2 – Os estabelecimentos do sistema educativo, independentemente da sua natureza pública ou privada, devem garantir as condições necessárias para que as crianças e jovens se sintam respeitados de acordo com a identidade de género e expressão de género manifestadas e as suas características sexuais.
3 – Os membros do Governo responsáveis pelas áreas da igualdade de género e da educação adotam, no prazo máximo de 180 dias, as medidas administrativas necessárias para a implementação do disposto no n.º 1.
CAPÍTULO IV
Meios de defesa
Artigo 13.º
Resolução alternativa de litígios
Sem prejuízo do recurso à via judicial, as partes podem submeter os litígios emergentes da presente lei a meios de resolução alternativa de litígios, nos termos da lei.
Artigo 14.º
Responsabilidade
1 – A prática de qualquer ato discriminatório, por ação ou omissão, confere à pessoa lesada o direito a uma indemnização, por danos patrimoniais e não patrimoniais, a título de responsabilidade civil extracontratual, nos termos do Código Civil.
2 – Na fixação da indemnização, o tribunal deve atender ao grau de violação dos interesses em causa, ao poder económico dos autores do ilícito e às condições da pessoa alvo da prática discriminatória.
Artigo 15.º
Proteção contra atos de retaliação
É nulo o ato de retaliação que corresponda a um tratamento que tenha como propósito lesar ou desfavorecer qualquer pessoa, adotado em razão de reclamação, queixa, denúncia ou ação contra o autor desse ato, em defesa do direito à autodeterminação da identidade de género e expressão de género e do direito à proteção das características sexuais de cada pessoa, nos termos da presente lei.
Artigo 16.º
Direitos processuais das associações e organizações não-governamentais
1 – É reconhecida às associações e organizações não-governamentais, cujo objeto estatutário se destine essencialmente à defesa e promoção do direito à autodeterminação da identidade de género e expressão de género e do direito à proteção das características sexuais de cada pessoa, legitimidade processual para a defesa dos direitos e interesses coletivos e para a defesa coletiva dos direitos e interesses individuais legalmente protegidos das pessoas associadas, bem como para a defesa dos valores protegidos pela presente lei.

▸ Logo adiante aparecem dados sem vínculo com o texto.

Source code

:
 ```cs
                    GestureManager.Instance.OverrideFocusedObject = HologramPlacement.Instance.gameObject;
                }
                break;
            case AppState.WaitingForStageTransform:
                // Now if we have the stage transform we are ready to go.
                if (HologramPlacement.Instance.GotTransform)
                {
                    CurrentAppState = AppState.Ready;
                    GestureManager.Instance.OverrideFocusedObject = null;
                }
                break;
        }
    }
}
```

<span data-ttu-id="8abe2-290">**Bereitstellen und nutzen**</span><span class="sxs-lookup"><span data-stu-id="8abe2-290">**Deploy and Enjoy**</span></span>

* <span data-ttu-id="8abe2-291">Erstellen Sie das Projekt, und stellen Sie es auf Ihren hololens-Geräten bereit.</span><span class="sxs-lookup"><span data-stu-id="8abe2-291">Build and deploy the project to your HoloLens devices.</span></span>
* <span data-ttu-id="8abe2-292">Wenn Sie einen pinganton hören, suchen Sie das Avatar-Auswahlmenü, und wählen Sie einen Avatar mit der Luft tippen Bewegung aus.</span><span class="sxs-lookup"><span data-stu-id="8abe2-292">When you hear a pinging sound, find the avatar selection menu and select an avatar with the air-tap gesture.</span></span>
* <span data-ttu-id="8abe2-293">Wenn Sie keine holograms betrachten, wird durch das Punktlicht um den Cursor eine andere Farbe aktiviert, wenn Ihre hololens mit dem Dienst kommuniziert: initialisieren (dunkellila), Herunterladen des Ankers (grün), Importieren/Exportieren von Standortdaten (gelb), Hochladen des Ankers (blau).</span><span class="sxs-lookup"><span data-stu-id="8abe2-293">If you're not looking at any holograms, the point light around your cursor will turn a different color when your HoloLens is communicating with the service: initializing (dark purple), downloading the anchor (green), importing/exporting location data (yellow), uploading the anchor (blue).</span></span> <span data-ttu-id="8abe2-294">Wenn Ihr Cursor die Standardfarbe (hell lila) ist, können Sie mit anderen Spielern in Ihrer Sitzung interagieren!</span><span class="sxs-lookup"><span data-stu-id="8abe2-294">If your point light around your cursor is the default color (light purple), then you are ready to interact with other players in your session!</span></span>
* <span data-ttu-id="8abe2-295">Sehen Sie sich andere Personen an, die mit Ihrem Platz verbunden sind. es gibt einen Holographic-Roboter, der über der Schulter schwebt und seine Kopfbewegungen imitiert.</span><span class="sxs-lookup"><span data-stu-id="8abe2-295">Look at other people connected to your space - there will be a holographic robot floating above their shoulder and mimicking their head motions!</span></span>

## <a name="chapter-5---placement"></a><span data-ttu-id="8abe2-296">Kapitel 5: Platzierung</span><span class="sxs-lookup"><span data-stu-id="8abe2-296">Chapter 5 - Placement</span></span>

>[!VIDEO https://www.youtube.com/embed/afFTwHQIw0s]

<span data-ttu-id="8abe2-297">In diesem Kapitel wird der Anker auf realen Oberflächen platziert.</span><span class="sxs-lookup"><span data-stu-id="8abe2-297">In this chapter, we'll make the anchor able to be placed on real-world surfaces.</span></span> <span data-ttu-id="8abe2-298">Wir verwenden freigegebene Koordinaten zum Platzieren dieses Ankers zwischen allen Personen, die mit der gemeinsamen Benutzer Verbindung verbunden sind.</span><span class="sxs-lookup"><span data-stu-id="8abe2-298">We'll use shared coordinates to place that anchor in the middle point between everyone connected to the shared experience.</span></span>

2 – A defesa coletiva dos direitos e interesses individuais legalmente protegidos, prevista no número anterior, não pode implicar limitação da autonomia individual das pessoas associadas.
CAPÍTULO V
Disposições transitórias e finais
Artigo 17.º
Norma transitória
A presente lei aplica-se aos procedimentos de mudança da menção do sexo no registo civil e da consequente alteração de nome próprio que se encontram a decorrer à data da sua entrada em vigor.
Artigo 18.º
Norma revogatória
É revogada a Lei n.º 7/2011, de 15 de março, com exceção do seu artigo 5.º
Artigo 19.º
Entrada em vigor
A presente lei entra em vigor no primeiro dia útil seguinte ao da sua publicação.
Aprovada em 12 de julho de 2018.
O Presidente da Assembleia da República, Eduardo Ferro Rodrigues.
Promulgada em 31 de julho de 2018.
Publique-se.
O Presidente da República, Marcelo Rebelo de Sousa.
Referendada em 2 de agosto de 2018.
Pelo Primeiro-Ministro, Augusto Ernesto Santos Silva, Ministro dos Negócios Estrangeiros.»